Булгаков лечит заболевшую историю. Лермонтов знает: не вылечишь. Так возникает Печорин. Цинизм – в русской моралистической традиции – это смерть души. А Лермонтов вместо того, чтобы оплакивать Печорина, гордится им и радуется ему.
В моральном поединке Печорин – Грушницкий бОльшим моральным уродом, безусловно, выходит Печорин. Грушницкий, которого Печорин обманул, высмеял, унизил и с удовольствием убил, – это тот самый средний или маленький человек, которого принято оберегать и жалеть в русской литературе. А княжна? Спровоцировал любовь и бросил женщину без всяких угрызений совести. Растоптал не только княжну, но и чувство, само понятие любви. Ну не подонок ли?
А у нас всё спорят о «немытой России». Между тем Лермонтов чувствовал все неблагополучие мира в гораздо более глубинном, хтоническом измерении. «Немытая Россия» была лишь тенью иных переживаний. Принято думать, что человек хорош, однако породил социально несчастные обстоятельства. Вздор. Он потому и породил, что – нехорош. И в этом смысле Лермонтов как раз замечателен тем, что своим цинизмом вспорол брюхо истории. Не захотел быть ее пленником. Цинизм у него – бунт против самого человеческого удела.
Булгаков – здоровая, вкусная пища для всех. Он принадлежит имманентной культуре, связанной системой исторических и социальных обстоятельств. В этой демократической (в полном смысле) культуре происходит и окончательно произойдет канонизация сатирика.
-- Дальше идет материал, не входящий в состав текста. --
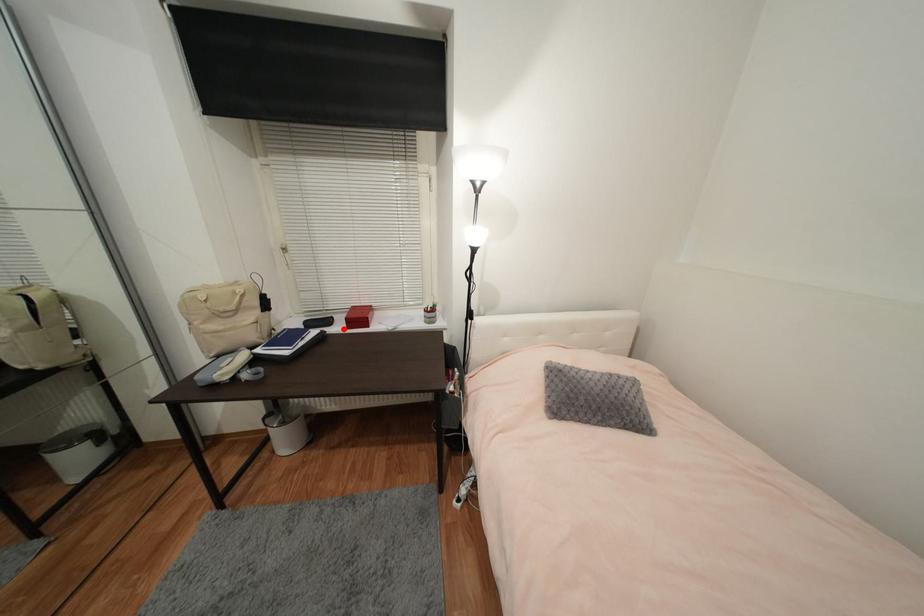
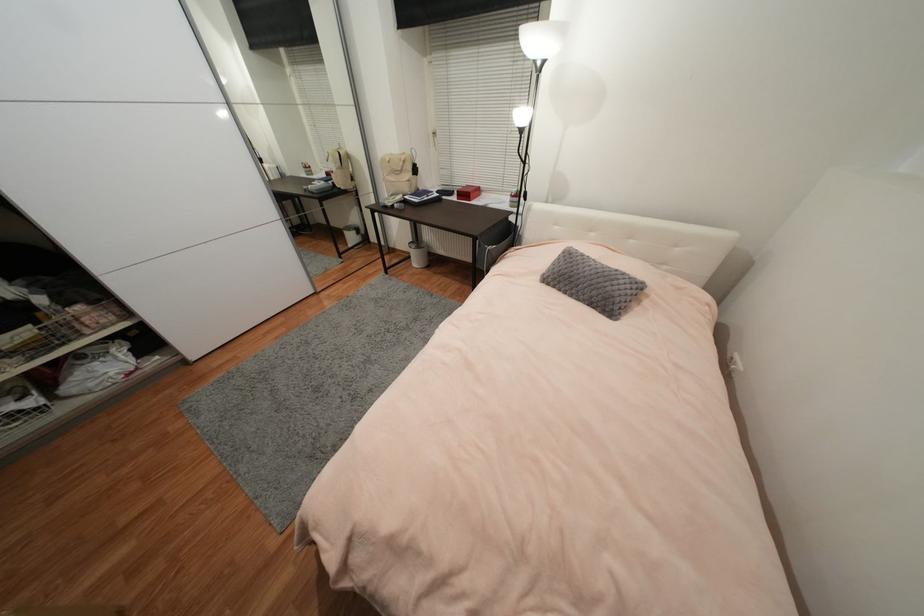
Question: I am providing you with two images of the same scene from different viewpoints. A red point is marked on the first image. Is the red point's position out of view in image 2?

Choices:
 (A) Yes
 (B) No

Answer: (B)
Лермонтов заслужил гнев монарха и – непонимание.
Мужчина бальзаковского возраста
Смерть фотографам. Бой зеркалам. Горечь – эффект отражения. Напоровшись на собственное лицо, в утешение думаешь: «Это пройдет». Всегда проходило, пройдет и сейчас. Отцов и детей больше не существует. Старики достоевско-тургеневского призыва, которым было слегка за сорок и которыми, как сладострастными пугалами, пугали классики скорых на обмороки барышень, отменены прогрессом, вместе с обмороками. Дети бьются за жизнь – отцы оттягиваются. Дети моложе, отцы интереснее. Равновесие. Казалось бы.
Но есть закон чисел, который сильнее знаков зодиака и физиологических процессов. Есть даты, которые скукоживают будущее и расширяют вены. Женщинам бальзаковского возраста, шагнувшим за тридцать, в XIX веке предлагалось одно только прошлое. Женщины отыграли себе за последние сто лет по крайней мере лет десять. Мужчины – в два раза больше. Они доходят теперь до пятидесяти почти бездумно, без чувства возраста.
Дошли – и встали. Уперлись.
Искусство старения несовместимо с цивилизацией. Американский оптимизм в простейшей формуле I am fine задал тон новейшему времени. На пятидесятилетие накрывают роскошный стол и юбиляру заправляют речи о том, что у него начинается новая жизнь, все у него впереди, и
И юбиляр много пьет водки, много хохочет, окруженный друзьями, куражится и верит и не верит. Пятидесятилетний юбилей – первая ласточка панихиды. Как-то неуютно. Чуть-чуть тоскливо. Залез на вершину жизни. Вот он – пик. Но сколько на этой вершине можно продержаться?
А дальше – под гору, со свистом, теряя зубы, волосы, самообладание.
Юбиляра начинают донимать числа. Раньше двадцать пять лет – не срок. А теперь срок. Раньше планы на десятилетия, теперь на годы. И надо колбасой спешить все успеть, а спешить – несолидно. Числа спрессовываются. Мечта обрывается.